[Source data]
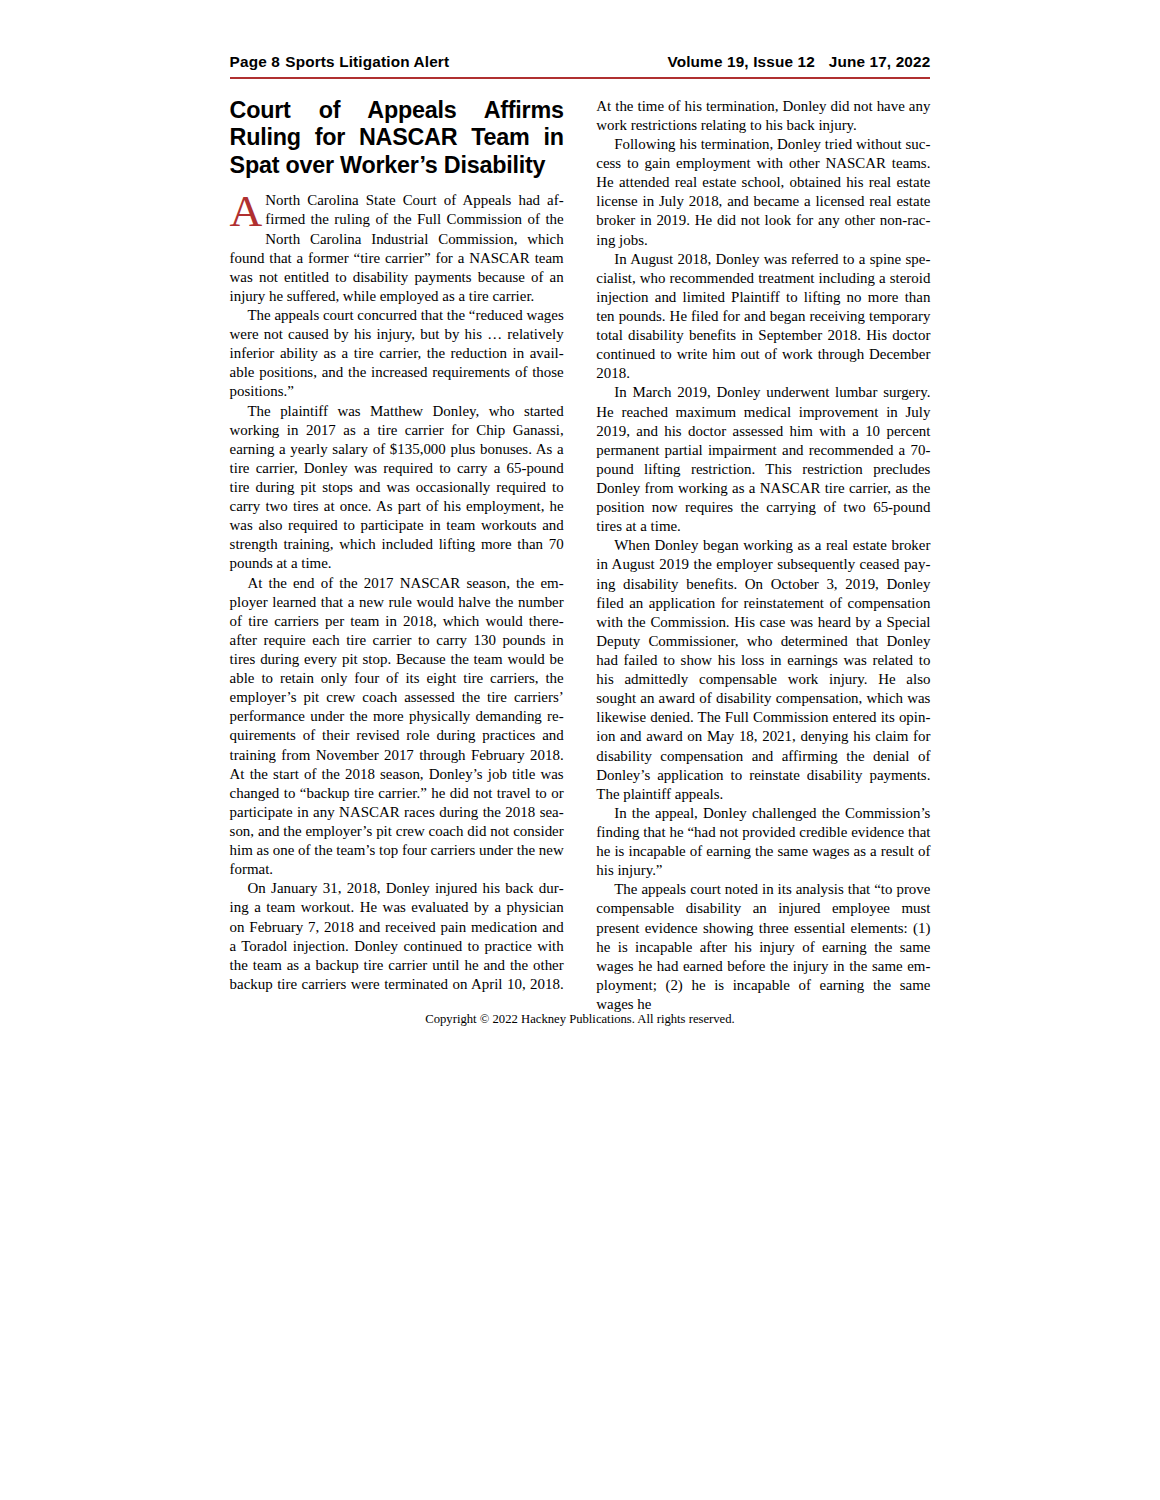Page 8 Sports Litigation Alert
Volume 19, Issue 12 June 17, 2022
Court of Appeals Affirms Ruling for NASCAR Team in Spat over Worker’s Disability
ANorth Carolina State Court of Appeals had affirmed the ruling of the Full Commission of the North Carolina Industrial Commission, which found that a former “tire carrier” for a NASCAR team was not entitled to disability payments because of an injury he suffered, while employed as a tire carrier.
The appeals court concurred that the “reduced wages were not caused by his injury, but by his … relatively inferior ability as a tire carrier, the reduction in available positions, and the increased requirements of those positions.”
The plaintiff was Matthew Donley, who started working in 2017 as a tire carrier for Chip Ganassi, earning a yearly salary of $135,000 plus bonuses. As a tire carrier, Donley was required to carry a 65-pound tire during pit stops and was occasionally required to carry two tires at once. As part of his employment, he was also required to participate in team workouts and strength training, which included lifting more than 70 pounds at a time.
At the end of the 2017 NASCAR season, the employer learned that a new rule would halve the number of tire carriers per team in 2018, which would thereafter require each tire carrier to carry 130 pounds in tires during every pit stop. Because the team would be able to retain only four of its eight tire carriers, the employer’s pit crew coach assessed the tire carriers’ performance under the more physically demanding requirements of their revised role during practices and training from November 2017 through February 2018. At the start of the 2018 season, Donley’s job title was changed to “backup tire carrier.” he did not travel to or participate in any NASCAR races during the 2018 season, and the employer’s pit crew coach did not consider him as one of the team’s top four carriers under the new format.
On January 31, 2018, Donley injured his back during a team workout. He was evaluated by a physician on February 7, 2018 and received pain medication and a Toradol injection. Donley continued to practice with the team as a backup tire carrier until he and the other backup tire carriers were terminated on April 10, 2018. At the time of his termination, Donley did not have any work restrictions relating to his back injury.
Following his termination, Donley tried without success to gain employment with other NASCAR teams. He attended real estate school, obtained his real estate license in July 2018, and became a licensed real estate broker in 2019. He did not look for any other non-racing jobs.
In August 2018, Donley was referred to a spine specialist, who recommended treatment including a steroid injection and limited Plaintiff to lifting no more than ten pounds. He filed for and began receiving temporary total disability benefits in September 2018. His doctor continued to write him out of work through December 2018.
In March 2019, Donley underwent lumbar surgery. He reached maximum medical improvement in July 2019, and his doctor assessed him with a 10 percent permanent partial impairment and recommended a 70-pound lifting restriction. This restriction precludes Donley from working as a NASCAR tire carrier, as the position now requires the carrying of two 65-pound tires at a time.
When Donley began working as a real estate broker in August 2019 the employer subsequently ceased paying disability benefits. On October 3, 2019, Donley filed an application for reinstatement of compensation with the Commission. His case was heard by a Special Deputy Commissioner, who determined that Donley had failed to show his loss in earnings was related to his admittedly compensable work injury. He also sought an award of disability compensation, which was likewise denied. The Full Commission entered its opinion and award on May 18, 2021, denying his claim for disability compensation and affirming the denial of Donley’s application to reinstate disability payments. The plaintiff appeals.
In the appeal, Donley challenged the Commission’s finding that he “had not provided credible evidence that he is incapable of earning the same wages as a result of his injury.”
The appeals court noted in its analysis that “to prove compensable disability an injured employee must present evidence showing three essential elements: (1) he is incapable after his injury of earning the same wages he had earned before the injury in the same employment; (2) he is incapable of earning the same wages he
Copyright © 2022 Hackney Publications. All rights reserved.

• TASK DETAILS
Gather each line in these records that contains the string "injection".

• OUTPUT OF THE EXERCISE
On January 31, 2018, Donley injured his back during a team workout. He was evaluated by a physician on February 7, 2018 and received pain medication and a Toradol injection. Donley continued to practice with the team as a backup tire carrier until he and the other backup tire carriers were terminated on April 10, 2018. At the time of his termination, Donley did not have any work restrictions relating to his back injury.
In August 2018, Donley was referred to a spine specialist, who recommended treatment including a steroid injection and limited Plaintiff to lifting no more than ten pounds. He filed for and began receiving temporary total disability benefits in September 2018. His doctor continued to write him out of work through December 2018.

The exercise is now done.